Note that this last operation worked because the vector on the left side of the assignment operator had a length of two, and the new vector on the right-hand side was also of length two, so numpy could match the entries being subset on the left to entries on the right one-to-one.

But while we *can* do this is all these separate steps, we can also collapse this:

In [23]:
age = np.array([50, 55, 80])

In [24]:
age[age < 80] = age[age < 80] + 5
age

array([55, 60, 80])

Again, note this only worked because we were careful to ensure that the vector on the right of the assignment operator "fit" into the space being subset on the left! This is a trick we use a lot in data science, so make sure you're comfortable with it before proceeding. 

## Modifying Vectors and Data Types

You may not have noticed, but up till now we've only being doing "like-for-like" substitutions. For example, when we changed an entry in `age`, we were always replacing one `int` with another.

This is important, because as we discussed in our last reading, vectors are *homogeneously typed*, meaning that unlike lists, you can't put different types of data in an array.
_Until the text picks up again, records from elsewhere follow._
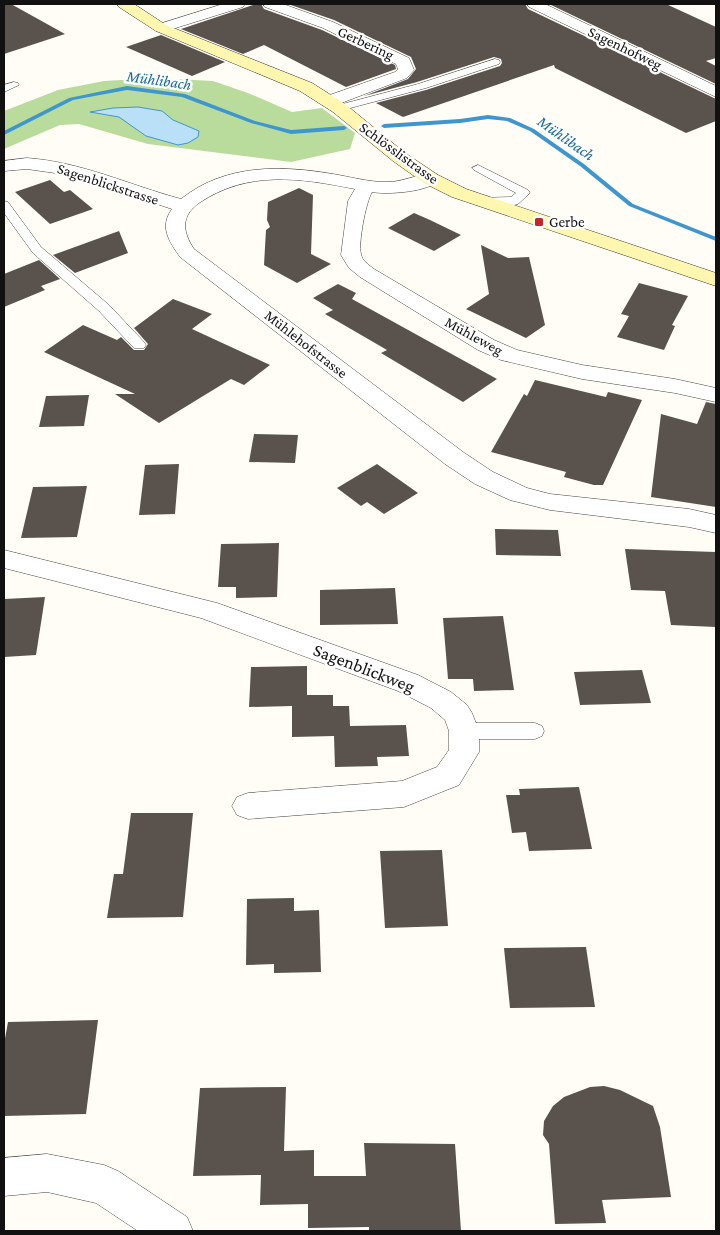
<svg xmlns="http://www.w3.org/2000/svg" width="720" height="1235" font-family="'Crimson Pro',serif">
<style>
.forest{fill:#b9dc9c}
.water{fill:#b9e0f7;stroke:#3f96cf}
.lines{fill:none;stroke-linecap:round;stroke-linejoin:round}
.stream{fill:#3f96cf;fill-rule:evenodd}
.building{fill:#5a524d}
.service-casing{stroke:#444;stroke-width:1}
.minor-casing{stroke:#444;stroke-width:1}
.secondary-casing{stroke:#333;stroke-width:1}
.service{fill:#fff;fill-rule:evenodd}
.minor{fill:#fff;fill-rule:evenodd}
.secondary{fill:#fff6b0;fill-rule:evenodd}
.poi-dot{fill:#c4262e;stroke:#fff;stroke-width:2}
.labels{text-anchor:middle;dominant-baseline:central;stroke-width:5;stroke-linejoin:round;paint-order:stroke}
.far-street-label{font-size:15px;fill:#111;stroke:#fff}
.far-poi-label{font-size:15px;fill:#111;stroke:#fff;text-anchor:start}
.far-water-label{font-size:16px;font-style:italic;fill:#1768a6;stroke:#fff}
.street-label{font-size:18px;fill:#111;stroke:#fff}
</style>
<rect width="100%" height="100%" fill="#fffdf5"/>
<path class="forest" d="M157,78L213,81L248,93L292,112L322,108L355,133L350,149L291,162L148,144L79,124L60,125L4,149V111L58,90L104,81Z"/>
<path class="water" d="M138,107L162,111L173,120L199,131L198,137L188,143L178,145L146,136L119,117L90,112L113,108Z"/>
<g class="lines">
<path class="stream" d="M127,86L185,94L255,121L291,130L344,126L347,128L344,130L291,134L251,123L182,97L127,90L73,100L4,135V131L69,98Z
M488,115L510,118L534,129L584,164L633,204L716,237V241L629,206L580,166L530,131L507,121L488,119L460,123L384,128L381,126L384,124L460,119Z"/>
</g>
<path class="building" d="M4,4H11L65,34L4,54Z
M256,4H261L264,9L322,30L395,65L396,69L346,87L264,45L243,54L181,29Z
M288,4H525L528,9L716,99V121L686,133L555,68L554,65L403,117L376,103L426,90L500,66L502,63L501,59L494,57L417,82L364,96L408,79L416,69L411,57L334,20Z
M549,4H666L716,27V58L706,61L716,66V84Z
M161,35L225,62L192,76L126,47Z
M50,180L64,192L70,190L93,209L50,224L15,192Z
M299,188L313,195L311,254L331,264L297,283L264,265L266,230L270,227L267,220L268,202Z
M414,213L430,220L461,235L434,251L388,228Z
M119,231L128,253L75,273L53,255Z
M481,245L508,258L529,257L545,325L526,338L466,309L489,294Z
M39,260L60,279L41,286L45,290L4,307V274Z
M639,283L688,296L672,325L675,326L664,350L617,337L629,316L621,314Z
M338,284L356,293L352,299L497,379L463,402L381,353L387,350L325,314L333,310L313,298Z
M173,299L212,314L192,329L270,365L244,385L231,379L159,423L115,394H135L44,352L83,325L117,340L121,337L134,350H144L148,344L134,328Z
M535,380L606,397L608,392L642,400L603,485H594L564,477L566,472L491,452L524,394L527,396Z
M89,395L84,426L39,427L46,396Z
M706,402L716,404V507L651,497L661,414L697,424Z
M254,434L298,435L295,463L249,462Z
M179,464L175,514L139,515L145,465Z
M377,464L418,493L384,514L367,502L361,506L337,488Z
M87,486L77,537L21,538L33,487Z
M495,529L558,530L561,556L496,555Z
M279,543L277,597L236,598V587H218L221,544Z
M625,549L716,552V627L671,625L665,591L631,590Z
M395,588L398,624L320,625V590Z
M45,597L36,655L4,657V599Z
M503,616L514,690L474,691L473,679H448L443,618Z
M307,666V695H333V706H349L350,726L406,725L409,756L377,757L378,766L335,767L334,736L292,737V706L249,707L251,667Z
M642,670L651,703L580,705L574,672Z
M579,787L592,849L529,851L526,832L512,833L506,795H520L519,789Z
M131,813H193L183,917L107,918L114,874H123Z
M442,850L448,926L385,928L380,851Z
M294,898V911L319,910L321,972L274,973V964L246,965L247,899Z
M586,947L595,1007L510,1008L504,948Z
M98,1020L86,1114L4,1116V1044L8,1022Z
M604,1086L620,1090L653,1106L660,1127L671,1197L602,1200L606,1223L555,1224L549,1144L543,1135L544,1121L553,1106L564,1097L590,1087Z
M286,1087L284,1151L314,1150V1176H366L364,1143L455,1144L461,1231H369V1227L308,1228V1204L260,1205L261,1175L193,1176L200,1088Z"/>
<g class="lines">
<defs>
<path id="service" d="M495,59L499,60L500,62L499,64L426,88L339,111L334,108L335,106L418,84Z
M14,82L18,83L19,85L4,92V85Z
M478,165L528,190L530,193L518,204L514,205L477,204L475,201L477,198L511,197L516,193L474,170L472,168Z
M4,201L8,202L41,247L109,305L144,342L146,345L144,348H134L99,311L33,253L4,213Z
M464,723H535L542,726L544,731L542,736L535,739H464L457,736L455,731L457,726Z"/>
<path id="minor" d="M223,4H245L243,7L166,31H156L153,28L156,25Z
M263,4H283L333,22L409,58L414,70L407,78L336,105H324L322,101L324,97L395,72L398,69L396,64L323,28L265,7Z
M527,4H545L716,86V97L529,7Z
M27,158C82,162 129,185 181,199C225,164 280,165 333,174C351,177 368,182 386,182C403,183 421,171 438,175L440,179C431,192 387,195 372,192C366,202 358,243 361,254C362,261 369,265 374,269L494,340L517,350L582,365L675,379L716,388V402L675,393L582,379L501,360L478,350L360,277L349,268L341,255L348,201L355,189C300,178 248,170 199,203C181,216 182,231 194,249L463,452L493,472L527,488L550,494L689,509L716,515V533L689,527L550,510L510,500L475,484L445,464L180,257C169,241 159,227 172,209L69,175L27,169L4,171V161Z
M4,550L217,603L418,675L451,692L467,705L472,713L479,731V752L459,785L404,807L248,819L237,815L232,806L237,797L248,793L402,781L437,767L449,750V731L445,720L431,708L398,691L201,618L4,568Z
M47,1154L104,1165L118,1171L187,1217L193,1231H138L96,1203L47,1192L4,1196V1158Z"/>
<path id="secondary" d="M117,4H134L166,25L312,83L345,104L405,153L438,175L466,189L716,273V286L452,197L424,183L393,161L333,112L300,91L156,31L119,7Z"/>
</defs>
<use href="#service" class="service-casing"/>
<use href="#minor" class="minor-casing"/>
<use href="#secondary" class="secondary-casing"/>
<use href="#service" class="service"/>
<use href="#minor" class="minor"/>
<use href="#secondary" class="secondary"/>
</g>
<rect class="poi-dot" x="534" y="217" width="10" height="10" rx="2.5"/>
<g class="labels">
<g class="far-street-label">
<text transform="translate(366 43) rotate(25)">Gerbering</text>
<text transform="translate(625 48) rotate(26)">Sagenhofweg</text>
<text transform="translate(399 153) rotate(36)">Schlösslistrasse</text>
<text transform="translate(108 184) rotate(18)">Sagenblickstrasse</text>
<text transform="translate(474 336) rotate(29)">Mühleweg</text>
<text transform="translate(306 344) rotate(38)">Mühlehofstrasse</text>
</g>
<g class="far-poi-label">
<text x="549" y="222">Gerbe</text>
</g>
<g class="far-water-label">
<text transform="translate(159 80) rotate(8)">Mühlibach</text>
<text transform="translate(566 138) rotate(35)">Mühlibach</text>
</g>
<g class="street-label">
<text transform="translate(364 668) rotate(21)">Sagenblickweg</text>
</g>
</g>
<rect width="720" height="1235" fill="none" stroke="#111111" stroke-width="10"/>
</svg>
Now when we're *creating* a vector, numpy will use type promotion to pick a type that accommodates everything you're putting into an array. For example, if I pass both bools and integers to `np.array()`, it will just type promote everything to be integers:

In [25]:
np.array([True, False, 7])

array([1, 0, 7])

But once a vector has been created, numpy stops being so considerate: if you try and cram data of a different type into a vector of a given type, it will try to *coerce* the data into the established type of the array. 

For example, if we try and cram 7 into an array that's already of type `bool`, numpy will *coerce* 7 into type bool (e.g. run `Boolean(7)`), which will turn `7` into `True` *even though this is causing information to be lost*:

In [26]:
bool_vector = np.array([True, False])
bool_vector

array([ True, False])

In [27]:
bool_vector[1] = 7
bool_vector

array([ True,  True])

Similarly, if you try and put a floating point number into an integer vector, that float will be type coerced into an integer, which is accomplished by just truncating any information after the decimal:

In [28]:
int_vector = np.array([1, 2, 3])
int_vector

array([1, 2, 3])

In [29]:
int_vector[0] = 42.989723798729874
int_vector

array([42,  2,  3])

This is why, as we mentioned in the last reading, you might not always want to let numpy pick your datatypes for you. Suppose in the example above, for example, you know you might later need to put a floating point number into `int_vector` -- you could instead tell numpy to make it a floating point number vector *at creation*:

In [30]:
no_longer_an_int_vector = np.array([1, 2, 3], dtype="float")
no_longer_an_int_vector[0] = 42.989723798729874
no_longer_an_int_vector

array([42.9897238,  2.       ,  3.       ])

I know this can be a little confusing, so here's a recap:

- When *creating* a vector, numpy will do everything it can to ensure that you don't lose any information by type *promoting* your data to the lowest type that *preserves all the information in your data*. 
- Once a vector has been created, numpy's hands are tied, so it will use type *coercion* to force the data you're trying to put into your existing vector into the established type, *even if that causes information loss.*

## Recap

- Vectors can be subset by index, with a logical, or by name
- Subsetting with logicals allows you to extract subsets based on the values of vector elements. 
- Assigning values to subsets modifies subsets of vectors.